An important finding of our study was that the loss of localized hypermobility in the fifth finger of dominant side, mostly the right, was observed with aging, which mainly contributed to the decreased prevalence of GJH in the women vs. the girls in our study. This decreased mobility is presumed to be attributed to the social and economic features of the Korean society and to anatomical causes. First, degenerative changes in collagen levels in the articular cartilage and skin lead to reduced joint mobility with increasing age [19,20]. Furthermore, Schweitzer [21] postulated that increased tension in the volar plate and flexor tendon in the fingers could limit ROM, which is in close agreement with our findings. Second, there is a predominance of right-handedness in Korea at a significantly higher incidence rate than that in the West and continued enforcement of the use of the right hand as a child grows [22]. The amount of time individuals spend using Internet-related devices has been steadily increasing worldwide, including in Korea [23]. In particular, because the dominant hand is used to grip the mouse, the function of the little finger can be limited to a supportive role compared with the active use of the thumb for gripping and the index finger for clicking; therefore, the restriction is postulated as being the cause of decreased mobility in the fifth finger.
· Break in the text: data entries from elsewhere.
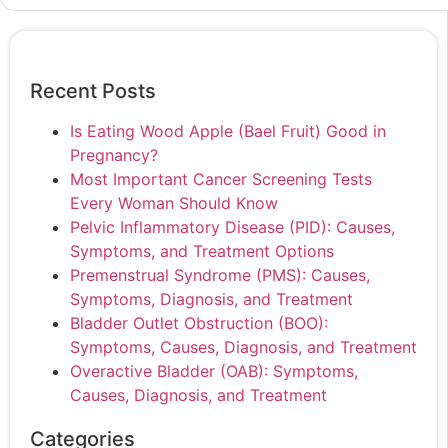
Recent Posts
Is Eating Wood Apple (Bael Fruit) Good in
Pregnancy?
Most Important Cancer Screening Tests
Every Woman Should Know
Pelvic Inflammatory Disease (PID): Causes,
Symptoms, and Treatment Options
Premenstrual Syndrome (PMS): Causes,
Symptoms, Diagnosis, and Treatment
Bladder Outlet Obstruction (BOO):
Symptoms, Causes, Diagnosis, and Treatment
Overactive Bladder (OAB): Symptoms,
Causes, Diagnosis, and Treatment
Categories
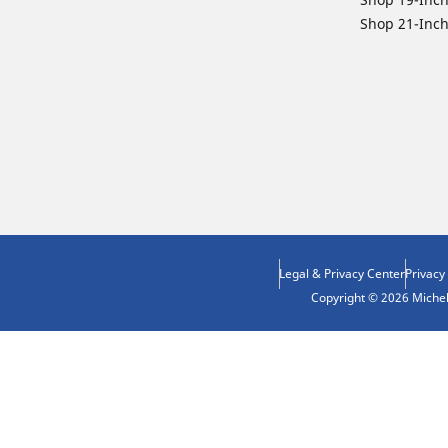
Shop 21-Inch
Legal & Privacy Center
Privacy
Copyright © 2026 Micheli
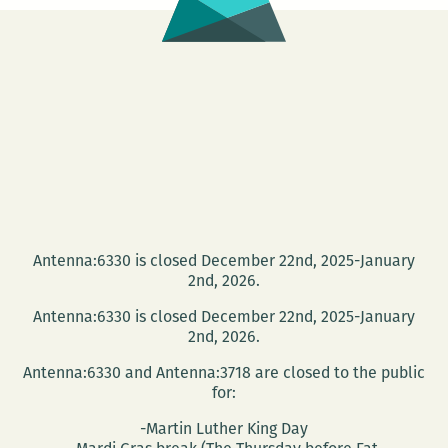
Antenna:6330 is closed December 22nd, 2025-January
2nd, 2026.
Antenna:6330 is closed December 22nd, 2025-January
2nd, 2026.
Antenna:6330 and Antenna:3718 are closed to the public
for:
-Martin Luther King Day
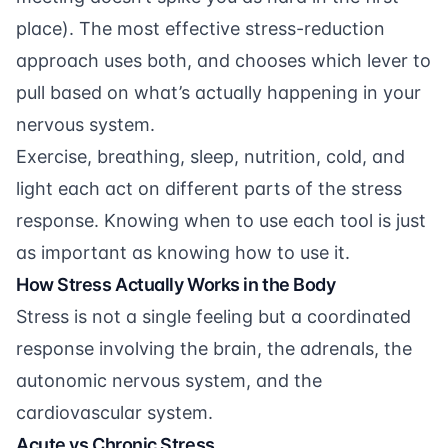
place). The most effective stress-reduction
approach uses both, and chooses which lever to
pull based on what’s actually happening in your
nervous system.
Exercise, breathing, sleep, nutrition, cold, and
light each act on different parts of the stress
response. Knowing when to use each tool is just
as important as knowing how to use it.
How Stress Actually Works in the Body
Stress is not a single feeling but a coordinated
response involving the brain, the adrenals, the
autonomic nervous system, and the
cardiovascular system.
Acute vs Chronic Stress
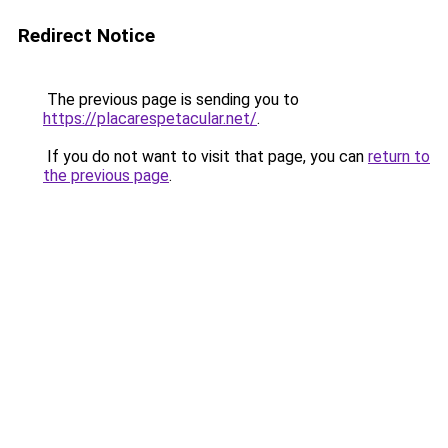
Redirect Notice
The previous page is sending you to
https://placarespetacular.net/
.
If you do not want to visit that page, you can
return to
the previous page
.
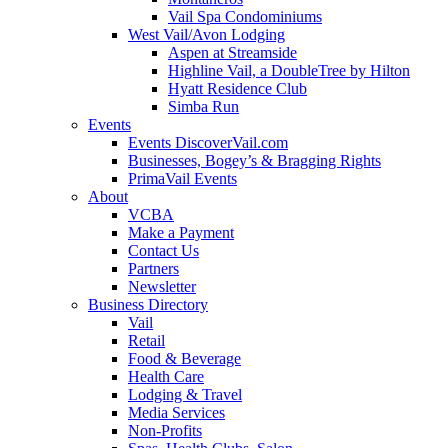
Vail Spa Condominiums
West Vail/Avon Lodging
Aspen at Streamside
Highline Vail, a DoubleTree by Hilton
Hyatt Residence Club
Simba Run
Events
Events DiscoverVail.com
Businesses, Bogey’s & Bragging Rights
PrimaVail Events
About
VCBA
Make a Payment
Contact Us
Partners
Newsletter
Business Directory
Vail
Retail
Food & Beverage
Health Care
Lodging & Travel
Media Services
Non-Profits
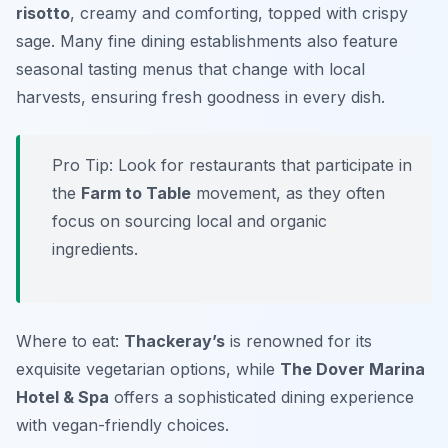
risotto
, creamy and comforting, topped with crispy
sage. Many fine dining establishments also feature
seasonal tasting menus that change with local
harvests, ensuring fresh goodness in every dish.
Pro Tip: Look for restaurants that participate in
the
Farm to Table
movement, as they often
focus on sourcing local and organic
ingredients.
Where to eat:
Thackeray’s
is renowned for its
exquisite vegetarian options, while
The Dover Marina
Hotel & Spa
offers a sophisticated dining experience
with vegan-friendly choices.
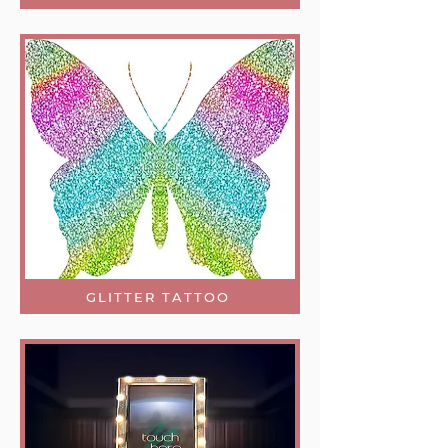
GLITTER TATTOO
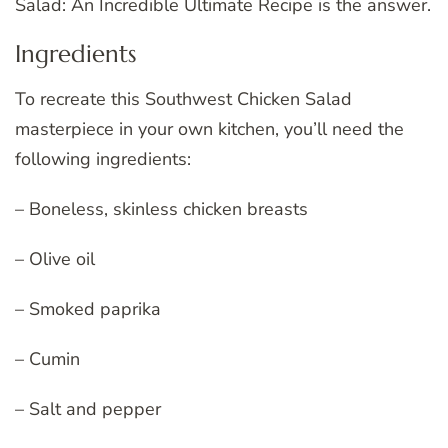
Salad: An Incredible Ultimate Recipe is the answer.
Ingredients
To recreate this Southwest Chicken Salad
masterpiece in your own kitchen, you’ll need the
following ingredients:
– Boneless, skinless chicken breasts
– Olive oil
– Smoked paprika
– Cumin
– Salt and pepper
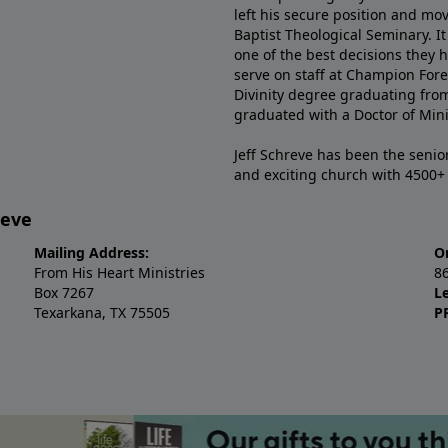
left his secure position and mo
Baptist Theological Seminary. It
one of the best decisions they 
serve on staff at Champion Fore
Divinity degree graduating fro
graduated with a Doctor of Min
Jeff Schreve has been the senior
and exciting church with 4500
reve
Mailing Address:
O
From His Heart Ministries
8
Box 7267
L
Texarkana, TX 75505
P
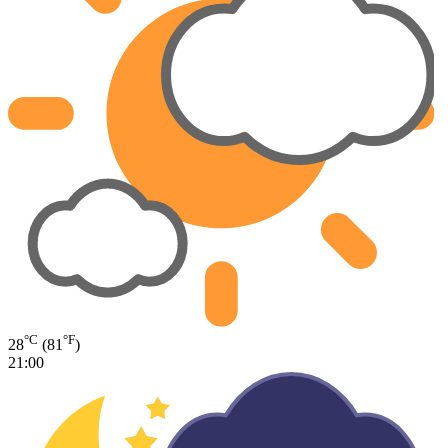
°C
°F
28
(81
)
21:00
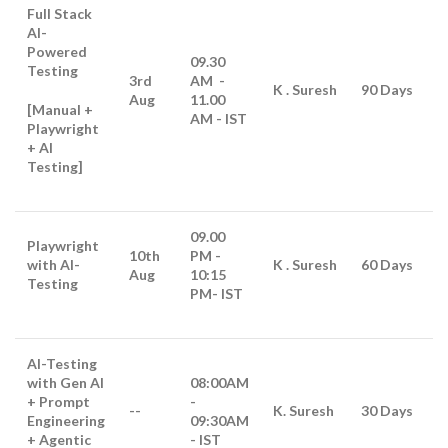
Full Stack
AI-
Powered
09.30
Testing
3rd
AM -
K . Suresh
90 Days
Aug
11.00
[Manual +
AM - IST
Playwright
+ AI
Testing]
09.00
Playwright
10th
PM -
with AI-
K . Suresh
60 Days
Aug
10:15
Testing
PM
- IST
AI-Testing
with Gen AI
08:00AM
+ Prompt
-
--
K. Suresh
30 Days
Engineering
09:30AM
+ Agentic
- IST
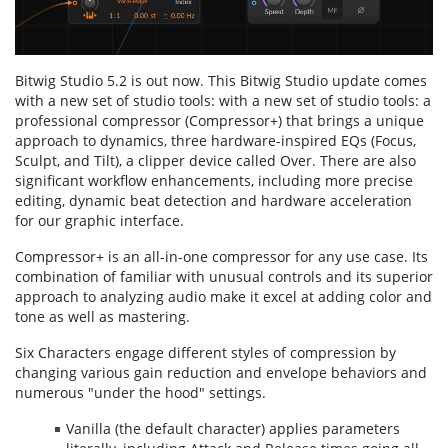
Bitwig Studio 5.2 is out now. This Bitwig Studio update comes
with a new set of studio tools: with a new set of studio tools: a
professional compressor (Compressor+) that brings a unique
approach to dynamics, three hardware-inspired EQs (Focus,
Sculpt, and Tilt), a clipper device called Over. There are also
significant workflow enhancements, including more precise
editing, dynamic beat detection and hardware acceleration
for our graphic interface.
Compressor+ is an all-in-one compressor for any use case. Its
combination of familiar with unusual controls and its superior
approach to analyzing audio make it excel at adding color and
tone as well as mastering.
Six Characters engage different styles of compression by
changing various gain reduction and envelope behaviors and
numerous "under the hood" settings.
Vanilla (the de­fault character) applies parameters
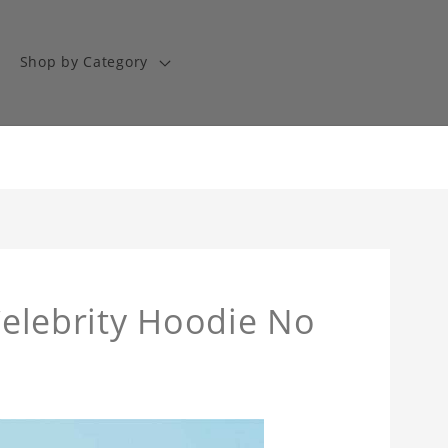
Shop by Category
 Celebrity Hoodie No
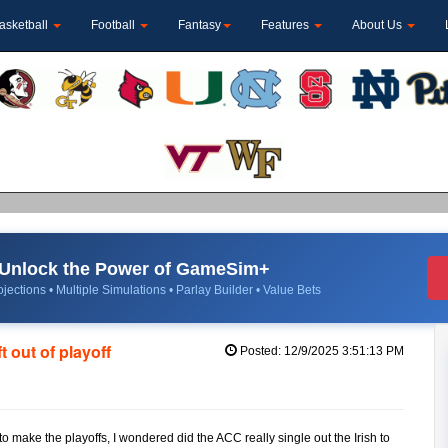
asketball
Football
Fantasy
Features
About Us
Unlock the Power of GameSim+
jections • Multiple Simulations • Parlay Builder • Value Bets
 out of playoff
Posted: 12/9/2025 3:51:13 PM
o make the playoffs, I wondered did the ACC really single out the Irish to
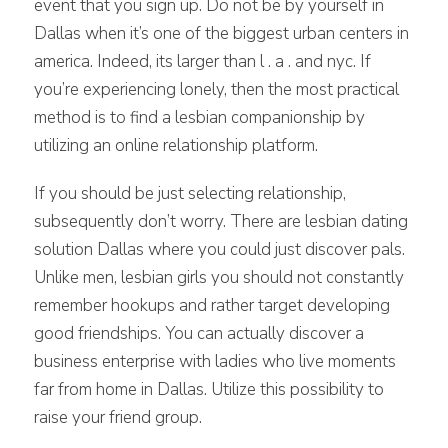
event that you sign up. Do not be by yourself in
Dallas when it’s one of the biggest urban centers in
america. Indeed, its larger than l . a . and nyc. If
you’re experiencing lonely, then the most practical
method is to find a lesbian companionship by
utilizing an online relationship platform.
If you should be just selecting relationship,
subsequently don’t worry. There are lesbian dating
solution Dallas where you could just discover pals.
Unlike men, lesbian girls you should not constantly
remember hookups and rather target developing
good friendships. You can actually discover a
business enterprise with ladies who live moments
far from home in Dallas. Utilize this possibility to
raise your friend group.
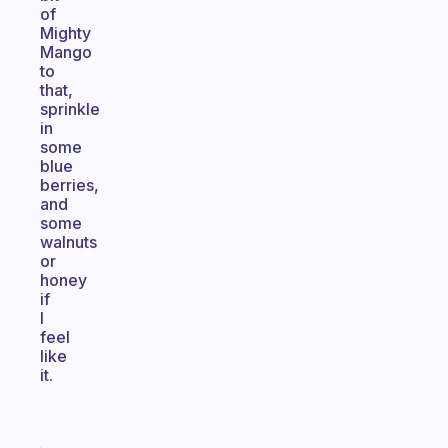
of
Mighty
Mango
to
that,
sprinkle
in
some
blue
berries,
and
some
walnuts
or
honey
if
I
feel
like
it.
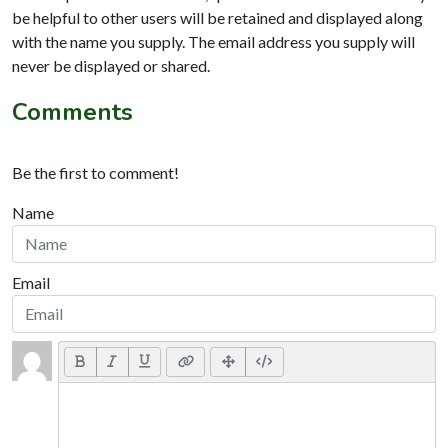
be helpful to other users will be retained and displayed along
with the name you supply. The email address you supply will
never be displayed or shared.
Comments
Be the first to comment!
Name
Email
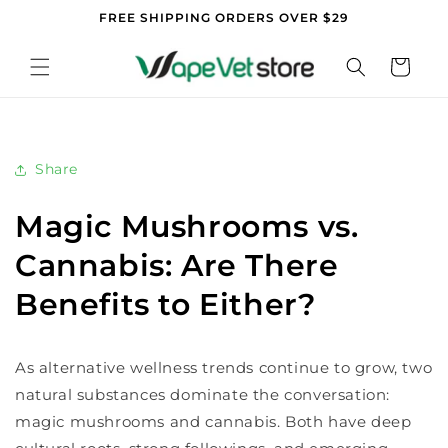
Skip to
FREE SHIPPING ORDERS OVER $29
content
Cart
Share
Magic Mushrooms vs.
Cannabis: Are There
Benefits to Either?
As alternative wellness trends continue to grow, two
natural substances dominate the conversation:
magic mushrooms and cannabis. Both have deep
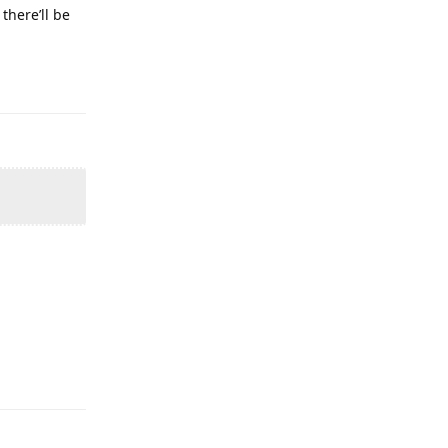
there’ll be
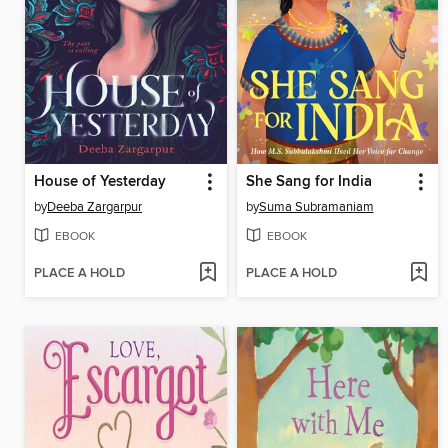
House of Yesterday
She Sang for India
by
Deeba Zargarpur
by
Suma Subramaniam
EBOOK
EBOOK
PLACE A HOLD
PLACE A HOLD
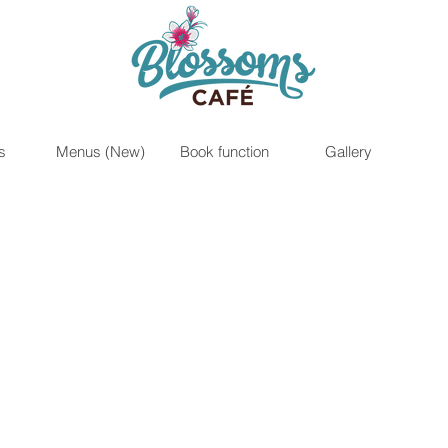
s
Menus (New)
Book function
Gallery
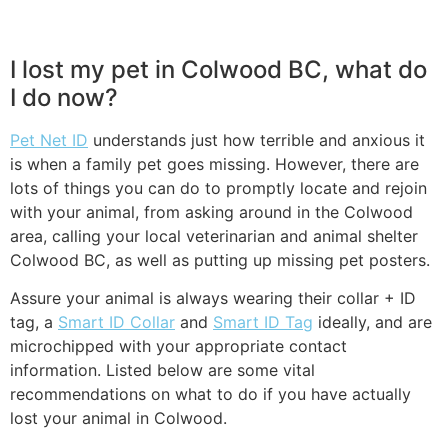
I lost my pet in Colwood BC, what do
I do now?
Pet Net ID
understands just how terrible and anxious it
is when a family pet goes missing. However, there are
lots of things you can do to promptly locate and rejoin
with your animal, from asking around in the Colwood
area, calling your local veterinarian and animal shelter
Colwood BC, as well as putting up missing pet posters.
Assure your animal is always wearing their collar + ID
tag, a
Smart ID Collar
and
Smart ID Tag
ideally, and are
microchipped with your appropriate contact
information. Listed below are some vital
recommendations on what to do if you have actually
lost your animal in Colwood.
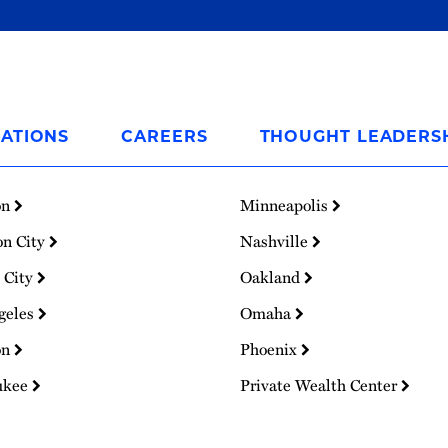
ATIONS
CAREERS
THOUGHT LEADERS
on
Minneapolis
on City
Nashville
 City
Oakland
geles
Omaha
on
Phoenix
ukee
Private Wealth Center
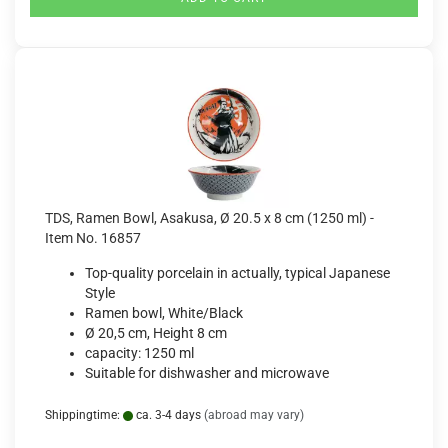
TDS, Ramen Bowl, Asakusa, Ø 20.5 x 8 cm (1250 ml) -
Item No. 16857
Top-quality porcelain in actually, typical Japanese
Style
Ramen bowl, White/Black
Ø 20,5 cm, Height 8 cm
capacity: 1250 ml
Suitable for dishwasher and microwave
Shippingtime:
ca. 3-4 days
(abroad may vary)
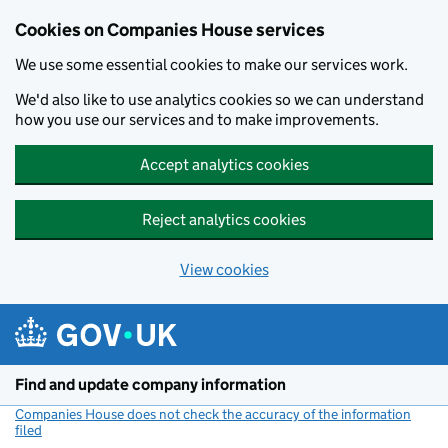
Cookies on Companies House services
We use some essential cookies to make our services work.
We'd also like to use analytics cookies so we can understand
how you use our services and to make improvements.
Accept analytics cookies
Reject analytics cookies
View cookies
Skip to main content
Find and update company information
Companies House does not check the accuracy of the information
filed
(link opens a new window)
These findings are coincident with those of earlier studies that reported that the fourth and fifth fingers are less functional than the other three fingers due to the differential peripheral motor control in the dominant hand [16,24,25]. Molenaar et al. [26] emphasized the individual evaluation of each localized joint rather than the overall hand function, such as grip power, almost identical to our results. We propose that it is important to consider the physiologically increased generalized hypermobility and decreasing tendency of dominant-hand mobility during the evaluation and follow-up of prepubertal children.
The present study had some limitations. First, it included only females. Second, the applicability of the Beighton score was confined to some joints, so other joints could not be analyzed for hypermobility. Further cohort studies including the male sex and other evaluation tools are needed to evaluate whether the pattern of joint hypermobility in children changes throughout the life cycle.
In conclusion, we demonstrated that female Koreans in our study had a high prevalence of GJH. The incidence of GJH decreased as age increased, as a result of the decreased mobility of the fifth finger on the dominant side.